African Stock Market Liquidity Report
A practical report explaining African stock market liquidity, spreads, trade frequency, market size, price staleness and how investors should interpret thinly traded shares.
Last reviewed 2026-06-22 by mystocks.africa Editorial
Executive summary
Liquidity is one of the most important differences between African stock markets and larger developed markets. Investors should evaluate trade frequency, bid-ask spreads, free float, market depth, stale prices and settlement timing before relying on a quoted price.
A visible last price does not guarantee that the stock traded recently.
Large listed companies can still have limited free float or episodic trading activity.

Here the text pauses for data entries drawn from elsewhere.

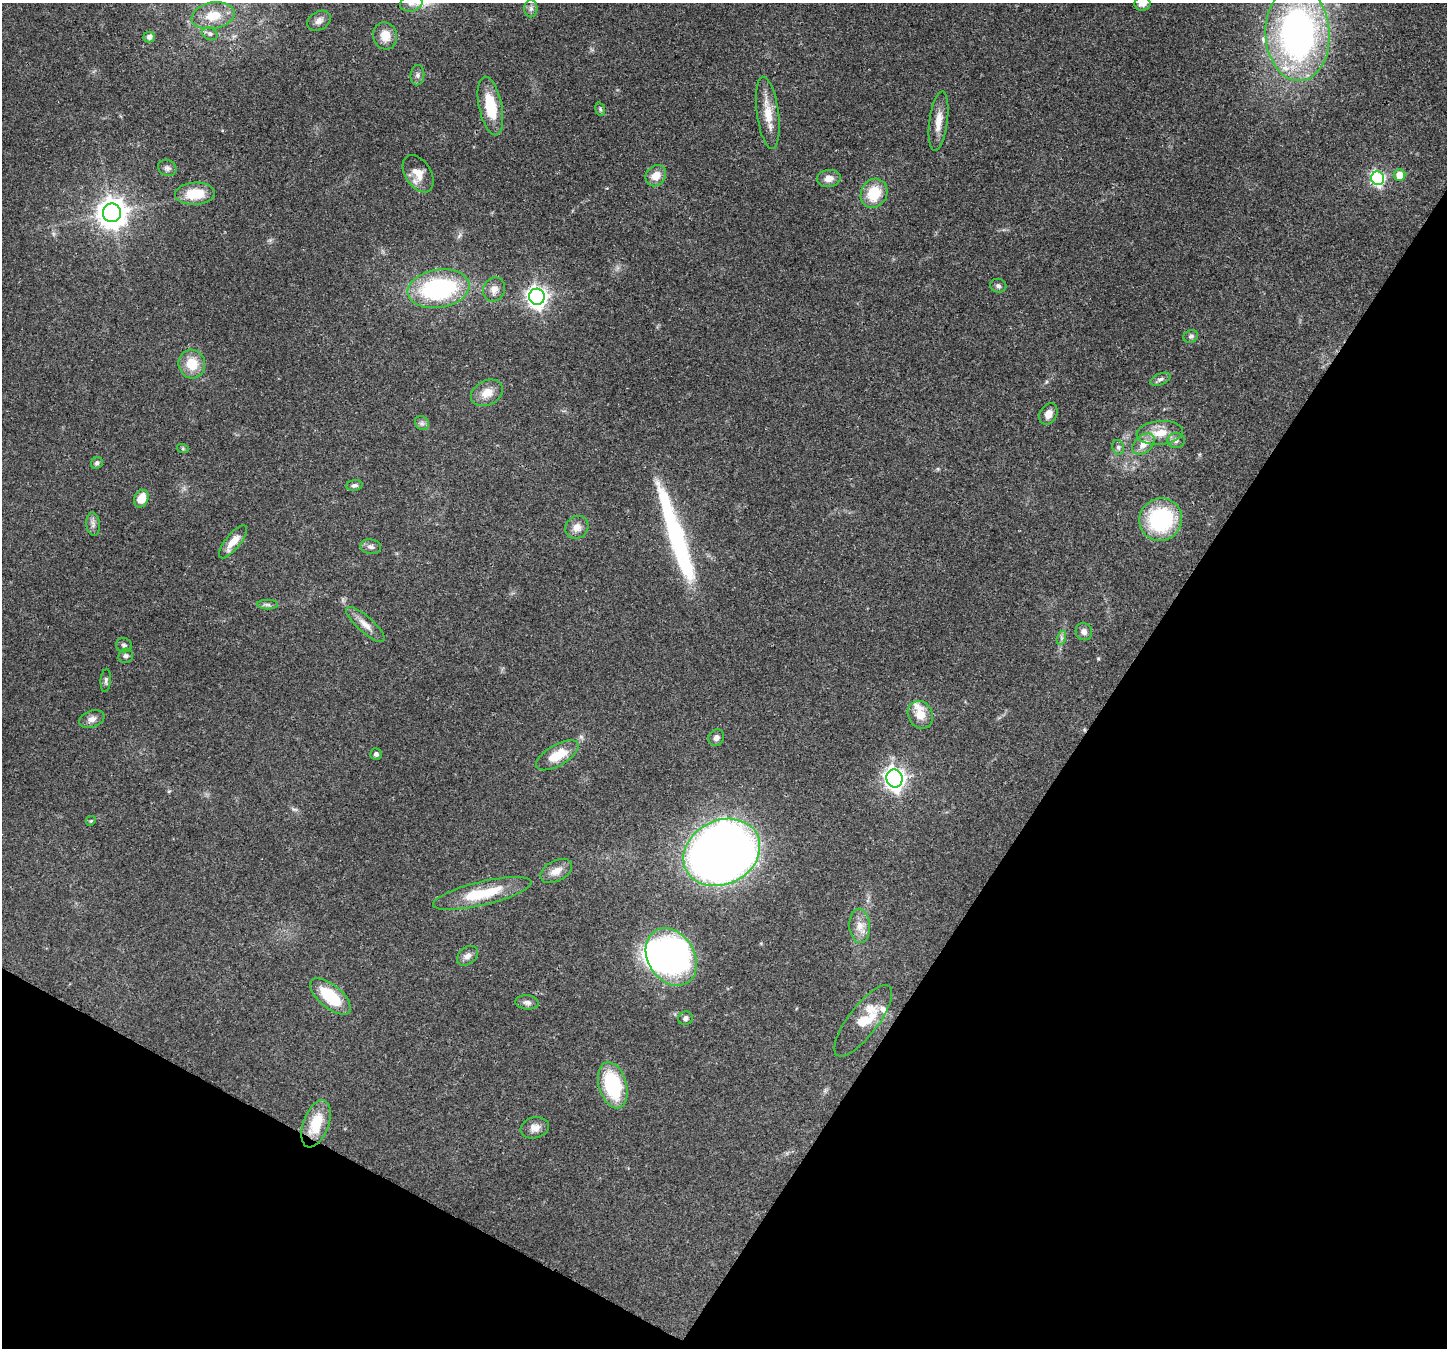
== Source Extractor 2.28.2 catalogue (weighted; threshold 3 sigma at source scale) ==
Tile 15 of 4 x 4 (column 3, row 4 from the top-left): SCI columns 2965-4409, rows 359-1704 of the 5923 x 6035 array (HDU 1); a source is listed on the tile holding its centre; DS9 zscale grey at full resolution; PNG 1449 x 1350 px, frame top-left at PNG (2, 3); each listed source drawn as its Kron ellipse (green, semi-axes under 4 px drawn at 4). Shown black and unused: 30% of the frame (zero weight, under 3 of 4 exposures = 8% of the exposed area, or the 3 px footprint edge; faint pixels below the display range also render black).
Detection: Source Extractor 2.28.2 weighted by HDU 2 'WHT'; one run over the whole footprint, this tile lists its part. Background 0.121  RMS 0.0044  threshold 0.0197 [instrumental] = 3 sigma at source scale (4.5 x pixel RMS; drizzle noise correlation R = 1.50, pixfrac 1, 0.0396/0.0396 arcsec/px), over >= 5 px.
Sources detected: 78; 2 inside a brighter object's white glare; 1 long thin detection or spike segment (spike, bleed or trail) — neither listed nor drawn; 2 inside a brighter listed object's ellipse — not listed separately; the other 73 listed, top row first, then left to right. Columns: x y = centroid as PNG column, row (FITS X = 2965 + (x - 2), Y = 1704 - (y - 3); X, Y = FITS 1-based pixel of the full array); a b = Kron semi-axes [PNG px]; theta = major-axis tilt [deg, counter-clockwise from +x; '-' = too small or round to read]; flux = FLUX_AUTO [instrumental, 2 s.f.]
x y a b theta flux
411 3 11 8 15 2.5
1142 3 8 7 - 3.5
531 9 8 6 88 1.5
213 16 21 13 10 10
319 21 12 9 31 2.5
210 34 8 6 -27 1.3
1297 34 47 32 -87 160
385 36 14 12 -74 5.7
149 37 6 5 - 2.3
417 75 10 7 84 1.5
490 106 30 11 -78 16
600 109 7 4 -72 0.74
768 113 36 11 -82 8.7
939 121 30 9 83 6.4
167 168 9 8 - 1.6
418 174 20 13 -58 6.2
1400 175 5 5 - 6.6
656 176 11 9 48 4.8
829 178 12 8 8 3.3
1378 178 7 6 - 77
874 193 15 13 63 13
195 194 20 11 3 12
112 213 9 9 - 610
998 286 8 6 -16 1.2
439 289 31 19 9 61
494 289 12 10 66 3.6
537 297 8 7 - 230
1191 336 7 6 - 0.98
192 364 14 13 - 9.4
1160 379 11 5 21 1.4
487 393 17 12 27 5.9
1048 414 11 8 63 3.7
422 423 8 6 -45 1.3
1160 433 23 12 5 7.8
1176 441 8 7 - 1.7
1143 444 13 8 42 4.8
1118 447 7 6 - 1.1
183 449 6 4 -18 0.57
97 463 6 5 - 1.1
354 485 8 5 7 1.1
141 499 9 7 66 6.9
1161 519 22 21 - 40
93 524 12 6 -84 1.8
577 527 12 11 - 3.5
233 542 20 7 51 6
371 547 10 7 -7 1.6
268 605 10 5 -1 1.1
365 624 25 8 -42 4.3
1084 632 9 8 - 2.2
1061 638 7 4 72 1
124 645 8 7 - 1.2
126 656 7 7 - 1.5
106 680 11 5 85 1.1
920 715 14 12 -61 6.2
92 719 13 8 20 2.6
716 738 8 7 - 1.8
376 754 6 6 - 1
557 755 24 10 30 11
894 778 9 8 - 230
91 821 5 4 - 0.49
722 852 40 32 27 530
556 871 17 10 27 4.5
482 893 50 12 13 19
860 926 17 10 -87 4.7
467 956 12 8 39 2.4
671 957 31 23 -58 140
330 997 25 11 -40 19
527 1002 12 7 -5 1.8
686 1018 7 6 - 1.5
863 1021 43 15 53 14
613 1085 24 14 -74 32
316 1124 25 12 69 14
535 1128 14 10 15 3.4
Isophote crosses this tile's border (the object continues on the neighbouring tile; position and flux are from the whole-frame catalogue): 2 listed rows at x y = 411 3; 1142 3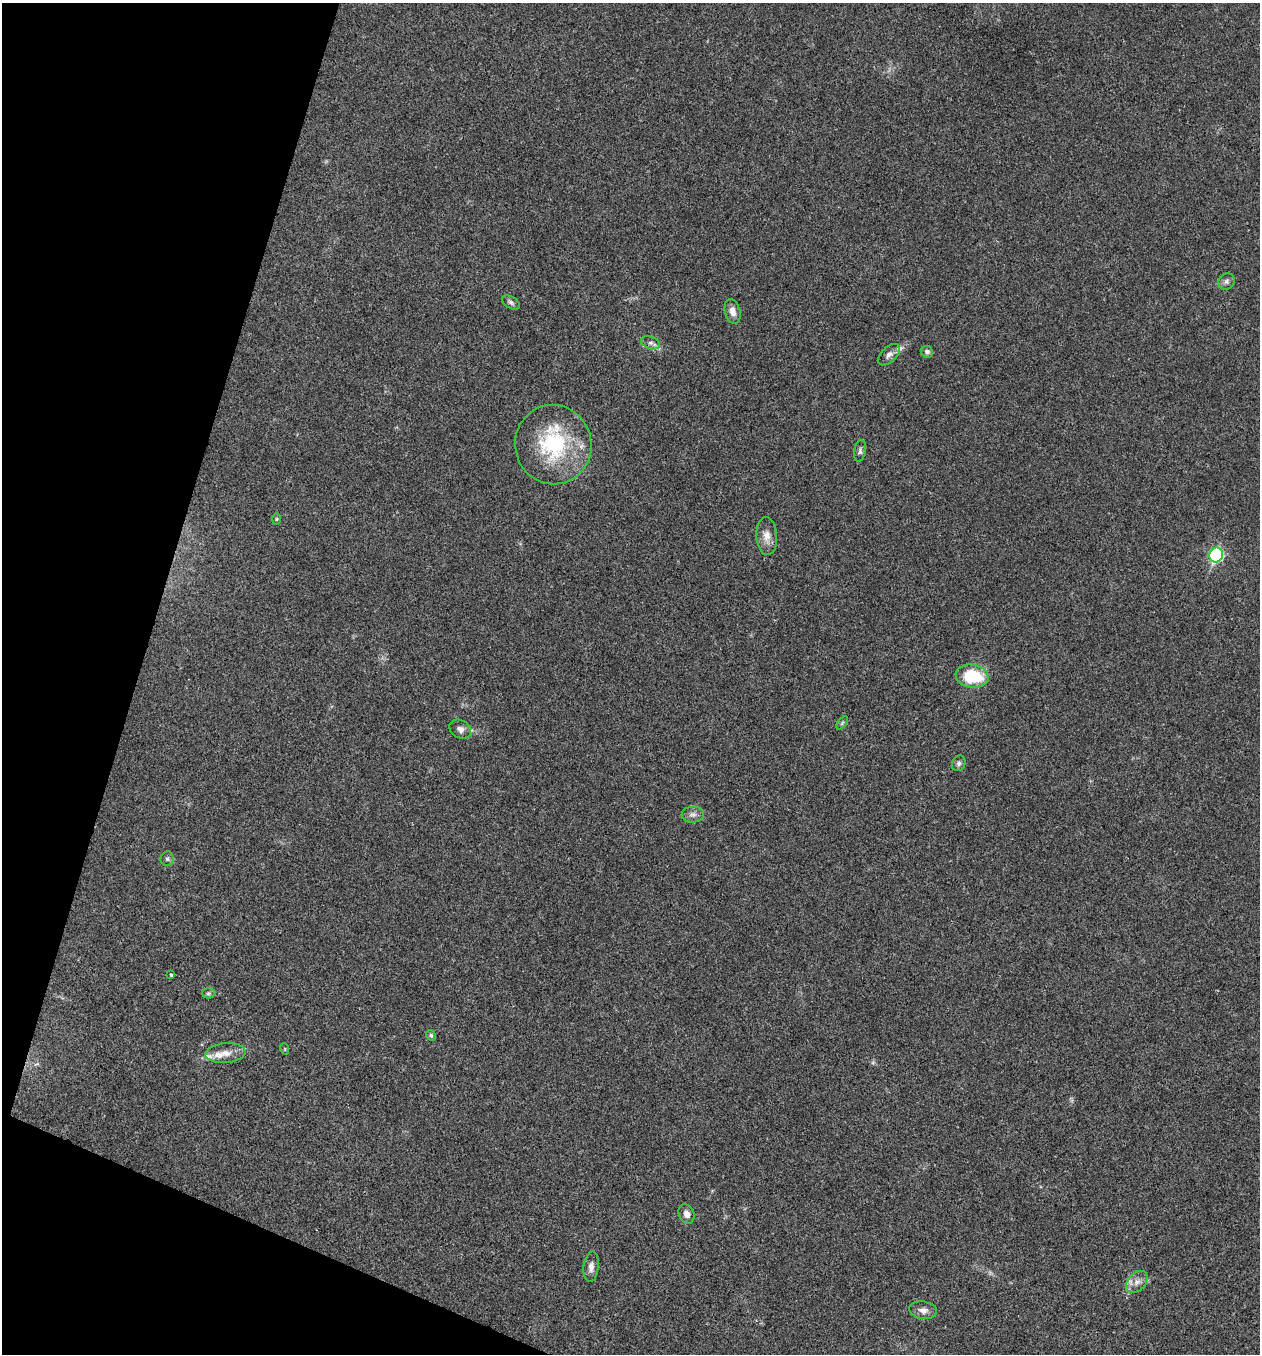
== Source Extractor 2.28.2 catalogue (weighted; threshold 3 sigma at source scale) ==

Liquidity should be evaluated alongside currency, settlement cycle and order size.
Thinly traded shares may require limit orders, patience and extra risk controls.
How to read liquidity
Useful liquidity indicators include turnover, trade count, bid-ask spread, average daily value traded, free float, market capitalization and the age of the last trade. No single metric is enough on its own.
Why liquidity affects investors
Liquidity affects execution price, slippage, ability to exit, suitability for larger orders and the reliability of daily price changes. A quote can be technically valid while still being hard to transact at scale.
How mystocks.africa frames liquidity
mystocks.africa stock pages show market status, quote context and related exchange information. Investors should still treat low-liquidity securities with caution and review risk disclosures before placing orders.